Per quanto riguarda i motivi relativi al parere n. 48/2012, invece, il TAR conferma la decisione assunta dall’AGCM e rigetta le contestazioni del CNF, secondo il quale la funzione dei siti web quali quello oggetto del parere richiesto dal Consiglio dell’Ordine di Verbania non si limiterebbe alla mera pubblicità, ma si proporrebbe, a titolo oneroso, di mettere in contatto l’offerente e il consumatore destinatario della proposta, assumendo la funzione di vero e proprio procacciatore di clienti in violazione del Codice deontologico.

Privo di rilievo risulta l’asserito vizio del provvedimento impugnato derivante da un travisamento del fatto stigmatizzato nel parere n. 48/2012, che non sarebbe l’uso di un nuovo canale di diffusione delle informazioni relative all’attività professionale, quanto una pubblicità priva di seria informazione e indeterminata, avente ad oggetto solo una percentuale di sconto senza alcuna indicazione del prezzo su cui calcolarlo e senza alcuna descrizione dell’attività offerta. In realtà, rileva il TAR, le imputazioni mosse al CNF dall’AGCM hanno ad oggetto proprio quest’ultimo aspetto, e comunque entrambi i profili sono stati esaminati dal provvedimento impugnato.
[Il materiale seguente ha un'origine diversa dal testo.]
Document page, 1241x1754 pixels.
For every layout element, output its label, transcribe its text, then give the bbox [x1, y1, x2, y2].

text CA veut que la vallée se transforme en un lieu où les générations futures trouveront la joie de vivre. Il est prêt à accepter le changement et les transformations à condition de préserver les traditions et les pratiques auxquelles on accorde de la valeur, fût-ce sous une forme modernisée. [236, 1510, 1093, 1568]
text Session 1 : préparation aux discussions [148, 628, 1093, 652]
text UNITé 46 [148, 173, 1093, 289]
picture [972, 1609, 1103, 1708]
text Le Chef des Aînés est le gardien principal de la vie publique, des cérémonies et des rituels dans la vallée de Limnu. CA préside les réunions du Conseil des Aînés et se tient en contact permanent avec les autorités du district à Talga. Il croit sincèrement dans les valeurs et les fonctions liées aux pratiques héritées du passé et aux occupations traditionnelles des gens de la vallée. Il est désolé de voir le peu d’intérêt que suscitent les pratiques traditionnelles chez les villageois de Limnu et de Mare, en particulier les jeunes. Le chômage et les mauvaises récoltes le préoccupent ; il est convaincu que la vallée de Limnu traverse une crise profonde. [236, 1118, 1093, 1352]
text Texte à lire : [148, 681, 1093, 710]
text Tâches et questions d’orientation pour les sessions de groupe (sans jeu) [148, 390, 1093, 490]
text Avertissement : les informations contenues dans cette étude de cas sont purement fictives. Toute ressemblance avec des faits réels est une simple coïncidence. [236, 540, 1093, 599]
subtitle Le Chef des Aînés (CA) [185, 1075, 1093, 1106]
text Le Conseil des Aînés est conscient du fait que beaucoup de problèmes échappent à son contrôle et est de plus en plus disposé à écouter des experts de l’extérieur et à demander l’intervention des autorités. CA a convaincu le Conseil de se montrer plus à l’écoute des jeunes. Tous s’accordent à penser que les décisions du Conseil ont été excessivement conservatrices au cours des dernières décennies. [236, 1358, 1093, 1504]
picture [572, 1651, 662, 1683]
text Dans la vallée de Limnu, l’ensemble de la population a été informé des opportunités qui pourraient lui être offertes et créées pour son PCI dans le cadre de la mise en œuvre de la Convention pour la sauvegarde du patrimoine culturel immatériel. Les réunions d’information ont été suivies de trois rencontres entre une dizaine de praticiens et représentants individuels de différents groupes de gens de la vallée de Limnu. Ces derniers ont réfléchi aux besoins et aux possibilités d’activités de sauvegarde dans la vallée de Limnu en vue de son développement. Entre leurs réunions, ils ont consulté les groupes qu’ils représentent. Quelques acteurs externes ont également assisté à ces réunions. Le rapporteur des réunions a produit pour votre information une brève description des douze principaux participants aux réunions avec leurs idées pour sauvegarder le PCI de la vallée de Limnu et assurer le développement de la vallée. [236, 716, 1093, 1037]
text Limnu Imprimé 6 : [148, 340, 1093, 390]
Il TAR, inoltre, concorda con la tesi, accertata in sede di istruttoria, che AmicaCard non svolge attività di intermediazione, ma “mette solo a disposizione dell’avvocato, in cambio di un corrispettivo in denaro, uno spazio on line nel quale questi può presentare l’attività professionale svolta e proporre uno sconto all’utente che decida di utilizzare i suoi servigi” fermo il fatto che “per l’eventuale conferimento del mandato (non essendo il primo approccio per nulla vincolante) si seguiranno le vie ordinarie”.

Infine, il Collegio, ribadendo la correttezza del criterio adottato dall’AGCM per il calcolo della sanzione (valore relativo ai contributi versati dagli avvocati inscritti negli albi e negli elenchi moltiplicato per il coefficiente di gravità assegnato alla violazione e per il numero di anni della stessa), precisa che il quantum dovrà essere rivisto solo nella parte in cui l’AGCM aveva considerato come intesa anche la circolare 22-C/2006, rimettendo all’AGCM la rideterminazione del nuovo ammontare.